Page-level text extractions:
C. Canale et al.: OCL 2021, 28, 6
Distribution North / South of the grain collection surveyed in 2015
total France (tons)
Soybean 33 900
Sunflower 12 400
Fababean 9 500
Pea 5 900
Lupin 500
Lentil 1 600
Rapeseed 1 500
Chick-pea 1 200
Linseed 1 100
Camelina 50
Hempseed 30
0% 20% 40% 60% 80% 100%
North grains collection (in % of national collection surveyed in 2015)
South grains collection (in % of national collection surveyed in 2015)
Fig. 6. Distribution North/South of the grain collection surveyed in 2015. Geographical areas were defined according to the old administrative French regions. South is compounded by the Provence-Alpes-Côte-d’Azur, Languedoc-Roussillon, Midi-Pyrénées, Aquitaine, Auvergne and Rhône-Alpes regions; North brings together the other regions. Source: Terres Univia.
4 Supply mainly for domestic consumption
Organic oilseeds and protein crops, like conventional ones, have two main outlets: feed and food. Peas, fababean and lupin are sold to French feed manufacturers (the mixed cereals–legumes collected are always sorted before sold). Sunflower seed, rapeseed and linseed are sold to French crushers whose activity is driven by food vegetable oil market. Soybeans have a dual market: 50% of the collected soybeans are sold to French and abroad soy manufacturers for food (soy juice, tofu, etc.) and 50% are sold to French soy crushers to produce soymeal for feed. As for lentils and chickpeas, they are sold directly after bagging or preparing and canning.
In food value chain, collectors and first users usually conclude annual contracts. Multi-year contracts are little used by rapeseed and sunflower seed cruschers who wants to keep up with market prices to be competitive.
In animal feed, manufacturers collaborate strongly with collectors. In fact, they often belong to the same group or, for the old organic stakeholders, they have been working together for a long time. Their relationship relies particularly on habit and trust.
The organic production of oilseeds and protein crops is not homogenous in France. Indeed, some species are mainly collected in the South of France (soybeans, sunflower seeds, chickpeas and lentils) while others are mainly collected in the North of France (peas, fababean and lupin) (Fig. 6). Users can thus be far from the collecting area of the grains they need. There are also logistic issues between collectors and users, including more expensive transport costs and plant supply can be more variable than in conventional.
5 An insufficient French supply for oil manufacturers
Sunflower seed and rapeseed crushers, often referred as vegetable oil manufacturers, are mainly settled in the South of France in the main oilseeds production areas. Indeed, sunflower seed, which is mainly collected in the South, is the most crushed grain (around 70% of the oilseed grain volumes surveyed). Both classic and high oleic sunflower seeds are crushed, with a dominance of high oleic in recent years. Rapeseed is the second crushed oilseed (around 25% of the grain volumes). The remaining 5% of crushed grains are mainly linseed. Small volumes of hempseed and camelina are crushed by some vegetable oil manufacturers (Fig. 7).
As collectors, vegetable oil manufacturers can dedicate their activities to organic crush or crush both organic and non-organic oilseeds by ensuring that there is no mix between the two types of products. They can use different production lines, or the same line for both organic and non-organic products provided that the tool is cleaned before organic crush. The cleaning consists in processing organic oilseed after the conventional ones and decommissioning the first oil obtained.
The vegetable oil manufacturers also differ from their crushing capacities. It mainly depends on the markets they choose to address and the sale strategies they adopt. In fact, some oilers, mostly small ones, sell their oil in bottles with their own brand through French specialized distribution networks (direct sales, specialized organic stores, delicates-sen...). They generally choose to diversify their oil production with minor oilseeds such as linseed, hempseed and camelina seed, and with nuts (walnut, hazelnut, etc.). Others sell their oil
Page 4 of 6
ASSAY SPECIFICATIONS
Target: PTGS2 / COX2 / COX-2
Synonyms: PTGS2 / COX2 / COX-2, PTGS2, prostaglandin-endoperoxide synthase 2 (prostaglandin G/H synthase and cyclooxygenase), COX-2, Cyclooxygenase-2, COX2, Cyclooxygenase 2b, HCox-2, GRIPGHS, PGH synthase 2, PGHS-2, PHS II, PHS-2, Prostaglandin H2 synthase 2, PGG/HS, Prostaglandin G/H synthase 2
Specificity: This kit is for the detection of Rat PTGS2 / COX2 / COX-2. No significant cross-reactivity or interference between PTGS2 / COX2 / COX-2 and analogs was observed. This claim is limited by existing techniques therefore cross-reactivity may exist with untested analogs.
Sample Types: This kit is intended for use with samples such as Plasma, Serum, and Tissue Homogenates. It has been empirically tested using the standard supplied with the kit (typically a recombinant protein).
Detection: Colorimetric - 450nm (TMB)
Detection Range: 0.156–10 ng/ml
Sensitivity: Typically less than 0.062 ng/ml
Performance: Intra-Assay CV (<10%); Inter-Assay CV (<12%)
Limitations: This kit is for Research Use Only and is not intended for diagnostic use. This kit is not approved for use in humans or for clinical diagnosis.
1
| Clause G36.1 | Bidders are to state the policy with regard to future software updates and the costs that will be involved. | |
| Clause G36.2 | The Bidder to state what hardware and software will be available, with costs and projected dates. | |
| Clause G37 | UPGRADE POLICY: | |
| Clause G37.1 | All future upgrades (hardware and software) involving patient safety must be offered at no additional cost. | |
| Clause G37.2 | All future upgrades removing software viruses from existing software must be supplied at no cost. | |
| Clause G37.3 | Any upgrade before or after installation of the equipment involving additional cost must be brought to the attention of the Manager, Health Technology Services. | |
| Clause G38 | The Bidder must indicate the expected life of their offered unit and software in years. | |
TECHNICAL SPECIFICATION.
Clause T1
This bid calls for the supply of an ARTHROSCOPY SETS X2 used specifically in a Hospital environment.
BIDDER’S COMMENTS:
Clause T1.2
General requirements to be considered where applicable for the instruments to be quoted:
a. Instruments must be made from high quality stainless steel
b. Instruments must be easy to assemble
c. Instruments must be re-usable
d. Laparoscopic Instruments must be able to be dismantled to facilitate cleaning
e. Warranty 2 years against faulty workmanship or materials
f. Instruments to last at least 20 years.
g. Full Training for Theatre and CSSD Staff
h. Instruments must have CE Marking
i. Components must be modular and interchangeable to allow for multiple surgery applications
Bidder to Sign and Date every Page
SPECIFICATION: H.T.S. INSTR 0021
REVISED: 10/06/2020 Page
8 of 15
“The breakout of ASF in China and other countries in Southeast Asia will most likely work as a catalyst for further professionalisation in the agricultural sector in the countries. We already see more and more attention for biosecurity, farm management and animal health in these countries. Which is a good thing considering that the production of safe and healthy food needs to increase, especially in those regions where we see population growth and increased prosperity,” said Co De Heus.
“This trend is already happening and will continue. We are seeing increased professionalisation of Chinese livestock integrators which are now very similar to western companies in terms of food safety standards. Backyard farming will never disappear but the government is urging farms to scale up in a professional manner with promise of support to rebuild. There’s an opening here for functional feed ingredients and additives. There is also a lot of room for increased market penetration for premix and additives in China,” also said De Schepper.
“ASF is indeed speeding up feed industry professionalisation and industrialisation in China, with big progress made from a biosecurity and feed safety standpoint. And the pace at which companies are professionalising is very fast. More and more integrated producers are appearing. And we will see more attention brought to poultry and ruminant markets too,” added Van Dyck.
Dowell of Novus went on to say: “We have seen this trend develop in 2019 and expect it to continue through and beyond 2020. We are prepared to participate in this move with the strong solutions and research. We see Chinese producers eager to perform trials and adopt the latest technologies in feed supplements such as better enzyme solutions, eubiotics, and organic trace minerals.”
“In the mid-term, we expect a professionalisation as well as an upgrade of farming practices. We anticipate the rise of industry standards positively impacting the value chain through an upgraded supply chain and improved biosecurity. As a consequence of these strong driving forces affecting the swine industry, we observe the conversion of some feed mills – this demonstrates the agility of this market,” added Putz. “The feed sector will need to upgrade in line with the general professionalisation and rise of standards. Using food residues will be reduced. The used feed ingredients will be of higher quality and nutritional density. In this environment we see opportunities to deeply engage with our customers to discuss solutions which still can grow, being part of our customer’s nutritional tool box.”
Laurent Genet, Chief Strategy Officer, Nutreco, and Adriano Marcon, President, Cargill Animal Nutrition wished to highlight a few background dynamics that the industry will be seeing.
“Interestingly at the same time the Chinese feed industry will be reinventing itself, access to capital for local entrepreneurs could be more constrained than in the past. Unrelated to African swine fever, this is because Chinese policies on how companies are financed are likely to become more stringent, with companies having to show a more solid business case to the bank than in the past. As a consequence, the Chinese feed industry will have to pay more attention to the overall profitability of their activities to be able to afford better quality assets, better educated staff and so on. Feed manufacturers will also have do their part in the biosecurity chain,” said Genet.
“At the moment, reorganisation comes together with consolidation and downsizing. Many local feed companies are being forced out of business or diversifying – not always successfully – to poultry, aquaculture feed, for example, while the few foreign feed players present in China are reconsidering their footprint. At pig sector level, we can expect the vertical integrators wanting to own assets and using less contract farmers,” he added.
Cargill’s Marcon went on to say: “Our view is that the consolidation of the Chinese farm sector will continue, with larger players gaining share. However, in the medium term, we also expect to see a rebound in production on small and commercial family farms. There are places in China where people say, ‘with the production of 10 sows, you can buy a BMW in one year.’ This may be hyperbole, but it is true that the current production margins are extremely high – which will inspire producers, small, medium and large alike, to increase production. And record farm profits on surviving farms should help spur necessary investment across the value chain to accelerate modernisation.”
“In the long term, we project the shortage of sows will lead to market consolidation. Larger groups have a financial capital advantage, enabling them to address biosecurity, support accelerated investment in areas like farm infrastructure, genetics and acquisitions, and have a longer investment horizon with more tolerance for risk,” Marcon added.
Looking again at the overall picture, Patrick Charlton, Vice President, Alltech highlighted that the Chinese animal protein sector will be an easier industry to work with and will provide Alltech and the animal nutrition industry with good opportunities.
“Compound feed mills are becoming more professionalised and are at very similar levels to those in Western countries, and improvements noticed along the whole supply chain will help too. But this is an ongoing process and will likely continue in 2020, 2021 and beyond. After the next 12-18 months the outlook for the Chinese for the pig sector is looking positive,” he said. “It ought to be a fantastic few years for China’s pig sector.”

Activity
Nothing is wanted except the number of lines in the entries above that include the word "collection".

Solved problem
4